Andrés empezó a fumar marihuana cuando su padre trató de suicidarse. Hijo de padres separados, Andrés se veía con su papá todos los fines de semana y compartían la afición por Atlético Nacional. Una noche recibió la noticia de que su papá se había arrojado a un taxi, sufrió un trauma craneoencefálico que lo dejó en cama cuatro años, solo podía mover los ojos, a veces lloraba.
La depresión de Andrés se acentuó, estuvo en varios centros de rehabilitación y empezó a consumir cocaína y ruedas, pero nunca fue un delincuente. Cuando tenía diecinueve años, su padre murió y Andrés empezó a recibir una pensión de ochocientos mil pesos, sin embargo nunca dejó de trabajar. La versión del alcalde, de que Andrés y sus amigos habían ido aquella noche a la comuna 13 para ingresar a un combo es, por lo menos, improbable.
—Andrés se intentó suicidar tres veces. La primera vez se cortó las venas. Eran por ahí las ocho de la mañana y el hermano menor fue el que lo encontró, Juan José, a él le tocó muy duro con Felipe. Lo encontró en el baño ya desmayado. Llamaron a los vecinos. Yo había salido a trabajar. Él muchas veces se levantaba y lloraba y decía que no quería vivir, yo me quiero ir con mi papá, y así. Él mismo se hacía daño. Las drogas le influenciaron mucho esa bipolaridad.
Claudia siempre supo que su hijo estaba muerto. La tarde del 19 de septiembre le pareció oler el perfume de Andrés por toda la casa y al otro día rompió a llorar cuando viajaba en el metro.
—Cuando los muchachos desaparecieron nadie nos escuchaba y presionamos mucho a la Alcaldía, al principio el alcalde Federico no nos quería ayudar. Nos ignoraban. Hasta que un día nos recibió y nos preguntó que queríamos y le pedimos que lanzara una recompensa… ahí fue cuando todo empezó, al final eso nos llevó a que los encontraran.
Pese a que hay capturados, a que los cuerpos aparecieron, el caso sigue impune. No hay condenas y al parecer las versiones son contradictorias. A los pocos días de la desaparición una familia de Manco recibió una llamada anónima, le dijeron que en los muchachos estaban muertos y que la Policía estaba involucrada.

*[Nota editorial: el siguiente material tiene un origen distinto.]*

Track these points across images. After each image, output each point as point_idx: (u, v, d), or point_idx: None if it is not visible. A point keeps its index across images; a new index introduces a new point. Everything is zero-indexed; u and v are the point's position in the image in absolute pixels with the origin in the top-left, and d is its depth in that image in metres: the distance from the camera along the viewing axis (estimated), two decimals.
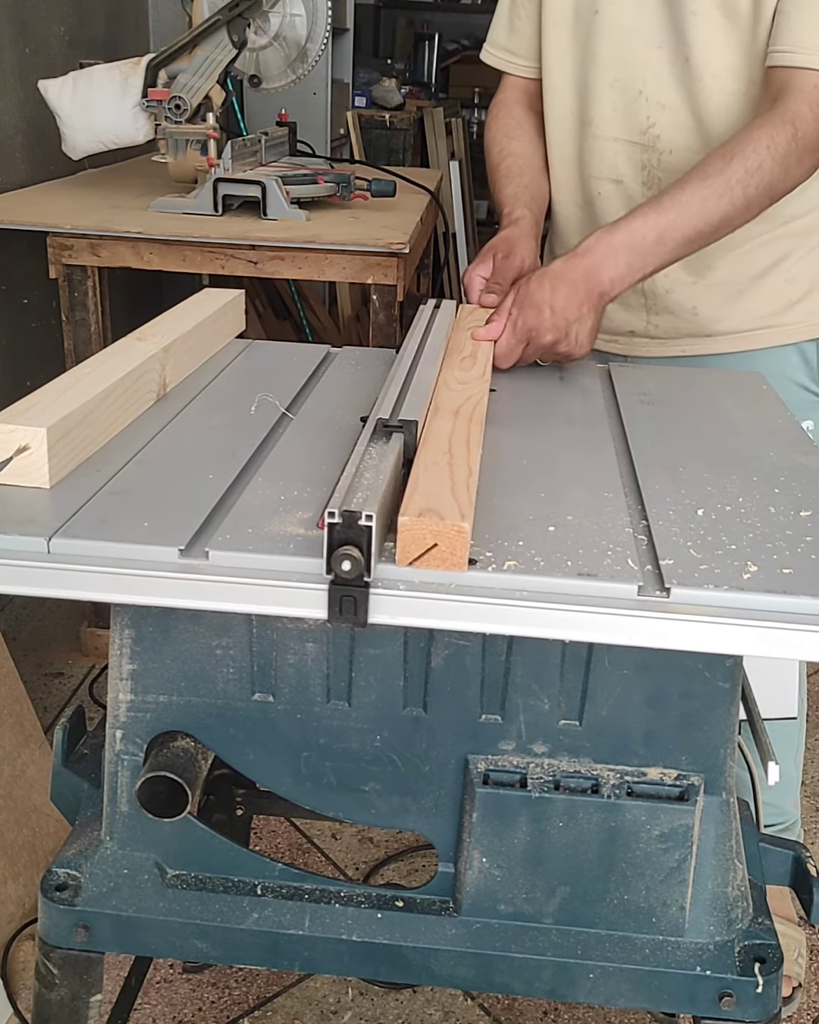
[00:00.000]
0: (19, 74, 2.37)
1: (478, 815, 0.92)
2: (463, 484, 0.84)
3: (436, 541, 0.77)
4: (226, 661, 0.92)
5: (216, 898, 0.97)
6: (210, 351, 1.25)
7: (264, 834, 1.94)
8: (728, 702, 0.91)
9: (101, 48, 2.78)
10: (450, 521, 0.77)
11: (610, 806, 0.91)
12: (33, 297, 2.44)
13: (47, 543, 0.79)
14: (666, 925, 0.94)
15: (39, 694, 2.30)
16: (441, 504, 0.80)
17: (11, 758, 1.70)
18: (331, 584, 0.75)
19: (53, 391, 0.95)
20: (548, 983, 0.95)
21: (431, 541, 0.77)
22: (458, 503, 0.81)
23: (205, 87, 2.09)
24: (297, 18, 2.25)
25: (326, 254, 1.93)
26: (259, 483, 0.91)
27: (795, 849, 1.06)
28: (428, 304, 1.30)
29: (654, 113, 1.42)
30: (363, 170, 2.43)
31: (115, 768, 0.96)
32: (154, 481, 0.91)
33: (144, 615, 0.91)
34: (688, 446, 1.06)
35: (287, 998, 1.63)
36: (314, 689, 0.92)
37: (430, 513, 0.78)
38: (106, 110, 2.09)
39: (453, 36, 6.75)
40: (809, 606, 0.77)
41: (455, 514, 0.78)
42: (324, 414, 1.10)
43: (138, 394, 1.05)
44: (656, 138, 1.43)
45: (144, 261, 1.98)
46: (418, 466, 0.88)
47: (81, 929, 0.98)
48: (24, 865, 1.66)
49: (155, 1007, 1.60)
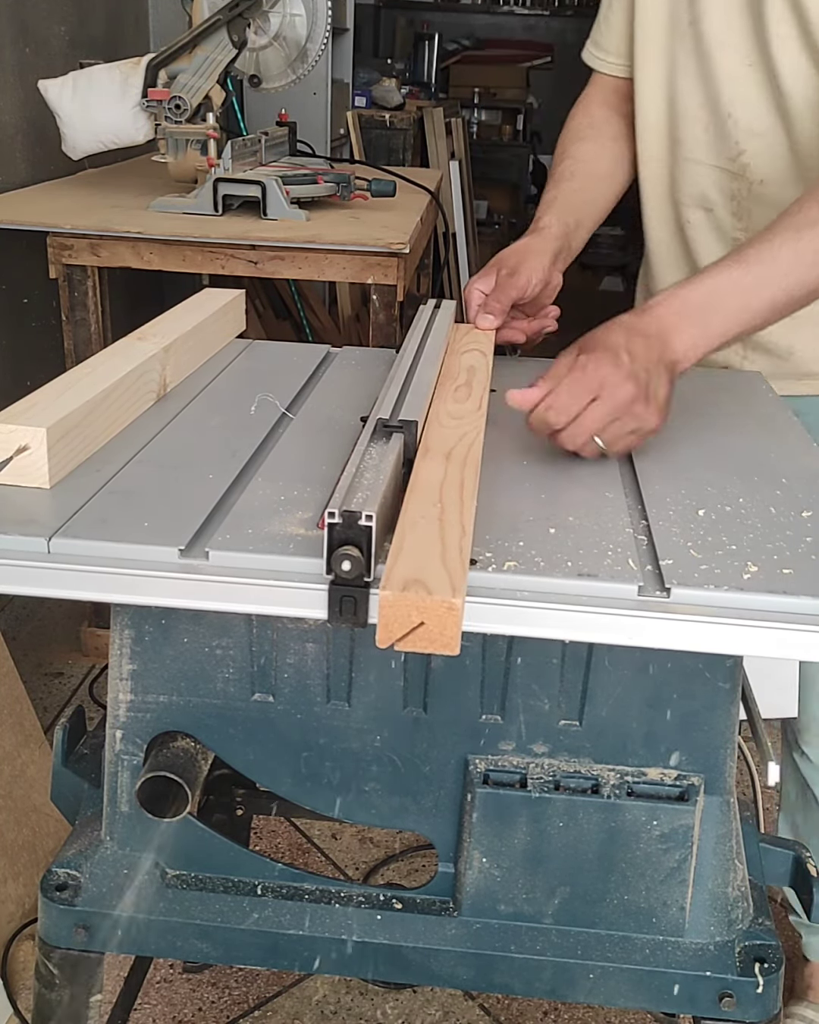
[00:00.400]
0: (19, 74, 2.37)
1: (478, 815, 0.92)
2: (455, 547, 0.75)
3: (423, 619, 0.69)
4: (226, 661, 0.92)
5: (216, 898, 0.97)
6: (210, 351, 1.25)
7: (264, 834, 1.94)
8: (728, 702, 0.91)
9: (101, 48, 2.78)
10: (439, 597, 0.68)
11: (610, 806, 0.91)
12: (33, 297, 2.44)
13: (47, 543, 0.79)
14: (666, 925, 0.94)
15: (39, 694, 2.30)
16: (429, 573, 0.71)
17: (11, 758, 1.70)
18: (331, 584, 0.75)
19: (53, 391, 0.95)
20: (548, 983, 0.95)
21: (417, 619, 0.69)
22: (449, 572, 0.71)
23: (205, 87, 2.09)
24: (297, 18, 2.25)
25: (326, 254, 1.93)
26: (259, 483, 0.91)
27: (795, 849, 1.06)
28: (428, 304, 1.30)
29: (744, 139, 1.30)
30: (363, 170, 2.43)
31: (115, 768, 0.96)
32: (154, 481, 0.91)
33: (144, 615, 0.91)
34: (688, 446, 1.06)
35: (287, 998, 1.63)
36: (314, 689, 0.92)
37: (416, 586, 0.69)
38: (106, 110, 2.09)
39: (453, 36, 6.75)
40: (809, 606, 0.77)
41: (445, 587, 0.69)
42: (324, 414, 1.09)
43: (138, 394, 1.05)
44: (745, 166, 1.31)
45: (144, 261, 1.98)
46: (404, 522, 0.78)
47: (81, 929, 0.98)
48: (24, 865, 1.66)
49: (155, 1007, 1.60)
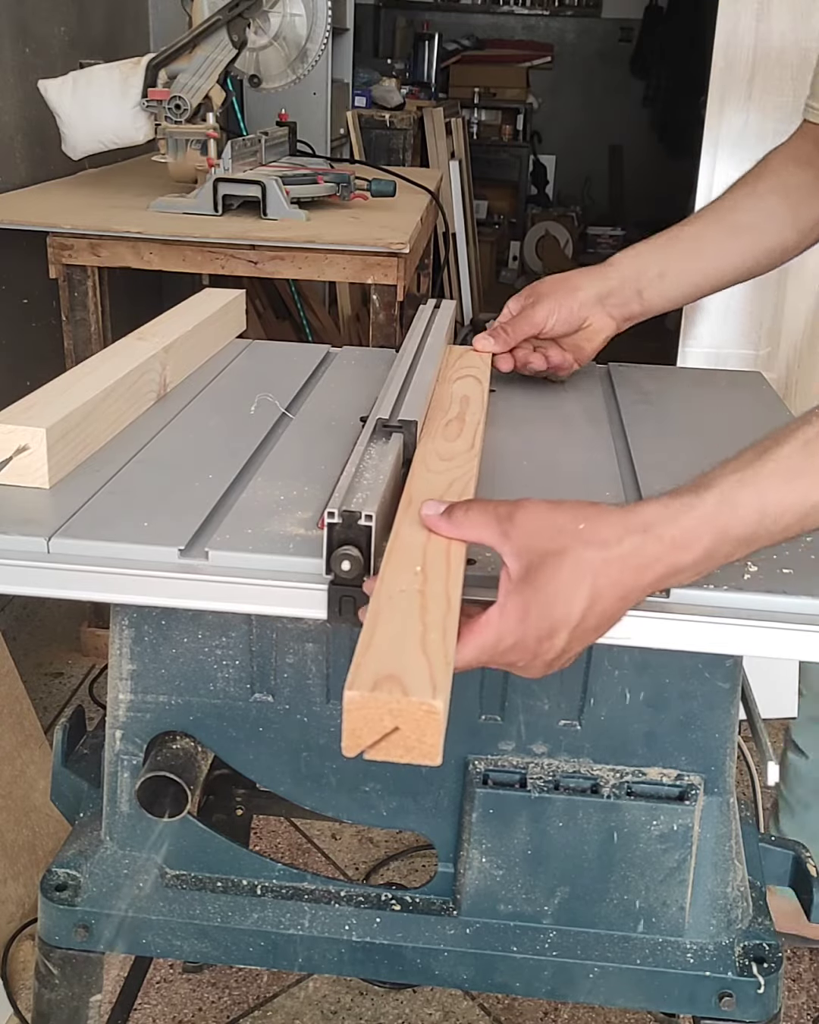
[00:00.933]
0: (19, 74, 2.37)
1: (478, 815, 0.92)
2: (438, 627, 0.64)
3: (397, 724, 0.58)
4: (226, 661, 0.92)
5: (216, 898, 0.97)
6: (210, 351, 1.25)
7: (264, 834, 1.94)
8: (728, 702, 0.91)
9: (101, 48, 2.78)
10: (417, 698, 0.58)
11: (610, 806, 0.91)
12: (33, 297, 2.44)
13: (47, 543, 0.79)
14: (666, 925, 0.94)
15: (39, 694, 2.29)
16: (406, 666, 0.60)
17: (11, 758, 1.70)
18: (331, 584, 0.75)
19: (53, 391, 0.95)
20: (548, 983, 0.95)
21: (390, 724, 0.58)
22: (430, 664, 0.61)
23: (205, 87, 2.09)
24: (297, 18, 2.25)
25: (326, 254, 1.93)
26: (259, 483, 0.91)
27: (795, 849, 1.06)
28: (428, 304, 1.30)
29: None
30: (363, 170, 2.43)
31: (115, 768, 0.96)
32: (154, 481, 0.91)
33: (144, 615, 0.91)
34: (688, 446, 1.06)
35: (287, 998, 1.63)
36: (314, 689, 0.92)
37: (389, 684, 0.59)
38: (106, 110, 2.09)
39: (453, 36, 6.75)
40: (809, 606, 0.77)
41: (424, 685, 0.59)
42: (324, 414, 1.09)
43: (138, 394, 1.05)
44: None
45: (144, 261, 1.98)
46: (379, 597, 0.67)
47: (81, 929, 0.98)
48: (24, 865, 1.66)
49: (155, 1007, 1.60)
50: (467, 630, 0.71)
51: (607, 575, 0.71)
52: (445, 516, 0.76)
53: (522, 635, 0.71)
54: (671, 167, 6.57)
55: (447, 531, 0.75)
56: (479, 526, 0.74)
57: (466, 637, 0.71)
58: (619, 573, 0.71)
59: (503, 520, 0.73)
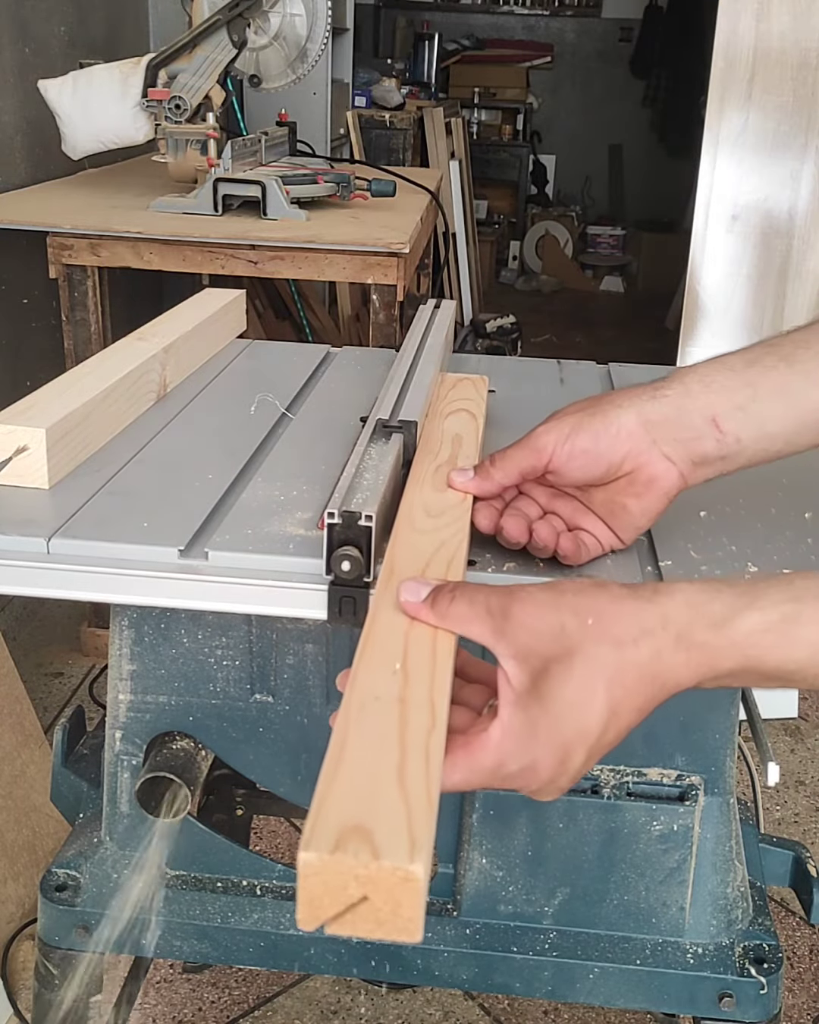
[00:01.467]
0: (19, 74, 2.37)
1: (478, 816, 0.92)
2: (420, 752, 0.52)
3: (366, 893, 0.46)
4: (226, 661, 0.92)
5: (216, 898, 0.97)
6: (211, 351, 1.25)
7: (264, 834, 1.94)
8: (728, 702, 0.91)
9: (101, 48, 2.78)
10: (390, 862, 0.45)
11: (610, 807, 0.91)
12: (33, 297, 2.44)
13: (47, 543, 0.79)
14: (666, 926, 0.94)
15: (39, 694, 2.29)
16: (378, 811, 0.48)
17: (11, 758, 1.70)
18: (331, 584, 0.75)
19: (53, 391, 0.95)
20: (548, 983, 0.95)
21: (357, 893, 0.46)
22: (409, 808, 0.49)
23: (205, 87, 2.09)
24: (297, 18, 2.25)
25: (326, 254, 1.93)
26: (259, 483, 0.91)
27: (795, 849, 1.06)
28: (428, 304, 1.30)
29: None
30: (363, 170, 2.43)
31: (115, 768, 0.96)
32: (154, 481, 0.91)
33: (144, 615, 0.91)
34: None
35: (287, 998, 1.63)
36: (314, 690, 0.92)
37: (356, 841, 0.46)
38: (106, 110, 2.09)
39: (453, 36, 6.76)
40: None
41: (399, 841, 0.47)
42: (324, 414, 1.09)
43: (138, 394, 1.05)
44: None
45: (144, 261, 1.98)
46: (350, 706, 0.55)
47: (81, 929, 0.98)
48: (24, 865, 1.66)
49: (155, 1007, 1.60)
50: (460, 748, 0.60)
51: (622, 683, 0.60)
52: (428, 604, 0.64)
53: (530, 760, 0.60)
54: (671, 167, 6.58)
55: (432, 621, 0.64)
56: (467, 621, 0.63)
57: (458, 757, 0.60)
58: (636, 681, 0.60)
59: (496, 615, 0.62)
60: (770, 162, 2.56)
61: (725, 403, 0.74)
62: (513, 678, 0.60)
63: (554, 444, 0.75)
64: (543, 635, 0.60)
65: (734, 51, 2.48)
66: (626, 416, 0.75)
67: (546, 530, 0.77)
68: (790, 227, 2.59)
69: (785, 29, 2.45)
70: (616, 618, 0.60)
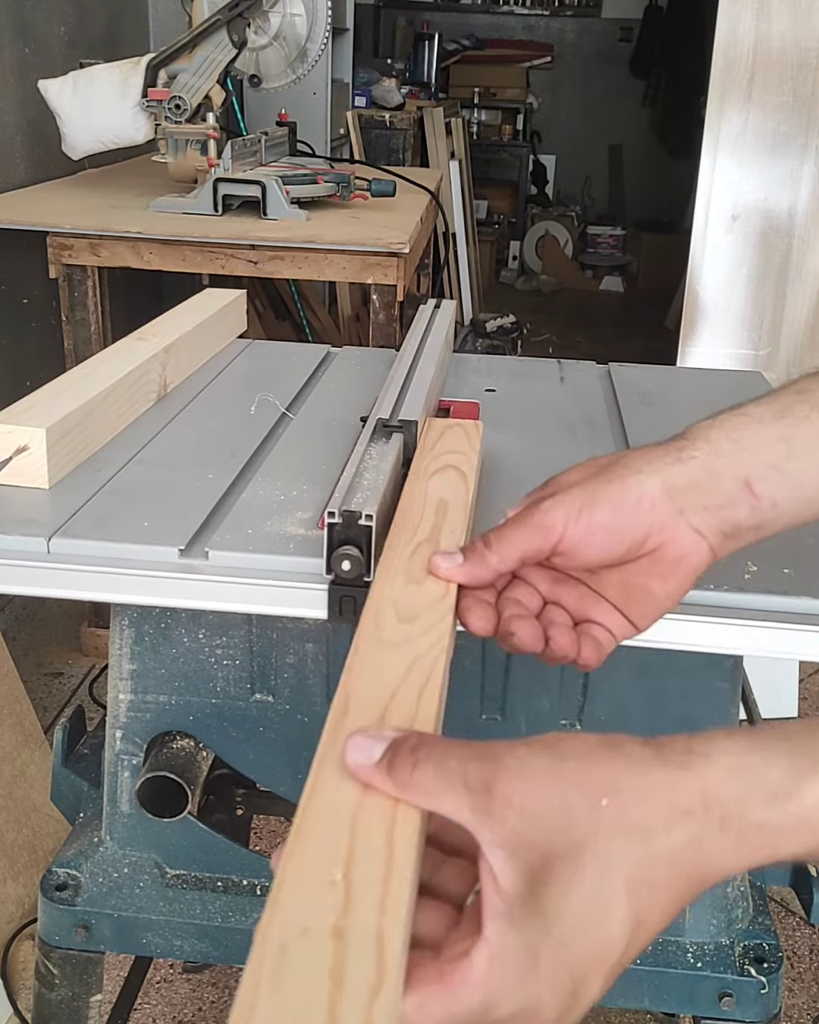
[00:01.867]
0: (19, 74, 2.37)
1: None
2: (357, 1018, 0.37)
3: None
4: (226, 661, 0.92)
5: (216, 898, 0.97)
6: (211, 351, 1.25)
7: (264, 834, 1.94)
8: (728, 702, 0.91)
9: (101, 48, 2.78)
10: None
11: None
12: (33, 297, 2.44)
13: (47, 543, 0.79)
14: None
15: (39, 694, 2.29)
16: None
17: (11, 758, 1.70)
18: (331, 584, 0.75)
19: (53, 391, 0.95)
20: None
21: None
22: None
23: (205, 87, 2.09)
24: (297, 18, 2.25)
25: (326, 254, 1.93)
26: (259, 483, 0.91)
27: None
28: (428, 304, 1.30)
29: None
30: (363, 170, 2.43)
31: (115, 768, 0.96)
32: (154, 481, 0.91)
33: (144, 615, 0.91)
34: None
35: None
36: (314, 689, 0.92)
37: None
38: (106, 110, 2.09)
39: (453, 36, 6.76)
40: (809, 606, 0.77)
41: None
42: (324, 414, 1.09)
43: (138, 394, 1.05)
44: None
45: (144, 261, 1.98)
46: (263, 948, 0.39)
47: (81, 929, 0.98)
48: (24, 865, 1.66)
49: (155, 1007, 1.60)
50: (432, 981, 0.44)
51: (650, 882, 0.45)
52: (383, 768, 0.48)
53: (530, 999, 0.44)
54: (671, 167, 6.59)
55: (389, 791, 0.47)
56: (436, 794, 0.46)
57: (429, 993, 0.44)
58: (669, 878, 0.45)
59: (476, 789, 0.46)
60: (770, 162, 2.56)
61: (757, 462, 0.63)
62: (502, 877, 0.45)
63: (564, 520, 0.61)
64: (541, 821, 0.45)
65: (734, 51, 2.48)
66: (649, 483, 0.62)
67: (566, 637, 0.63)
68: (790, 227, 2.59)
69: (785, 29, 2.45)
70: (640, 796, 0.46)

Un mes antes de que encontraran los cuerpos, a Claudia le mandó un audio un policía conocido, le decía que no se preocupara, que sabía que no los habían descuartizado, que pronto iban a aparecer.
ACCIÓN COLECTIVA
La tragedia por la que atraviesa nuevamente Medellín ha llevado a varios colectivos juveniles y culturales a protestar con intervenciones artísticas para llamar la atención de las autoridades, quienes insisten en que la violencia que vive la ciudad se debe a la lucha entre y contra las bandas delincuenciales.
En julio del año anterior, el colectivo No Matarás salió a las calles para detener el tráfico en el Centro de la ciudad. Unas veinte personas, cubiertos con sábanas blancas y una etiqueta mortuoria en el pie, recrearon la escena de un levantamiento del CTI en pleno cruce de la Avenida Oriental y la Calle Ayacucho. Permanecieron 342 segundos: uno por cada persona víctima de muerte violenta que iba hasta esa fecha. En 2018 fueron asesinadas 632 personas.
Hace dos semanas, pero en la plazoleta de la Alpujarra, justamente frente a la sede de la Alcaldía, los integrantes del colectivo El Derecho a No Obedecer, realizaron una llamativa acción. Un campo santo formado con lápices representaban las 2172 personas asesinadas entre el primero de enero de 2016 y el 14 de agosto de 2019.
“Después de que en el año 2015 tuvimos la tasa de homicidios más baja de los últimos 40 años, desde el 2016 hasta hoy ha aumentado año tras año el número de asesinatos en Medellín; hasta el año 2018, la cantidad de personas asesinadas creció en un 26,6%. Hacemos un llamado a la administración pública de la ciudad, actual y entrante, para transformar el enfoque de seguridad con el que se enfrenta la criminalidad en Medellín. Lo contrario a inseguridad no es seguridad, es convivencia, y las medidas coercitivas fracasaron”, dijeron voceros del colectivo.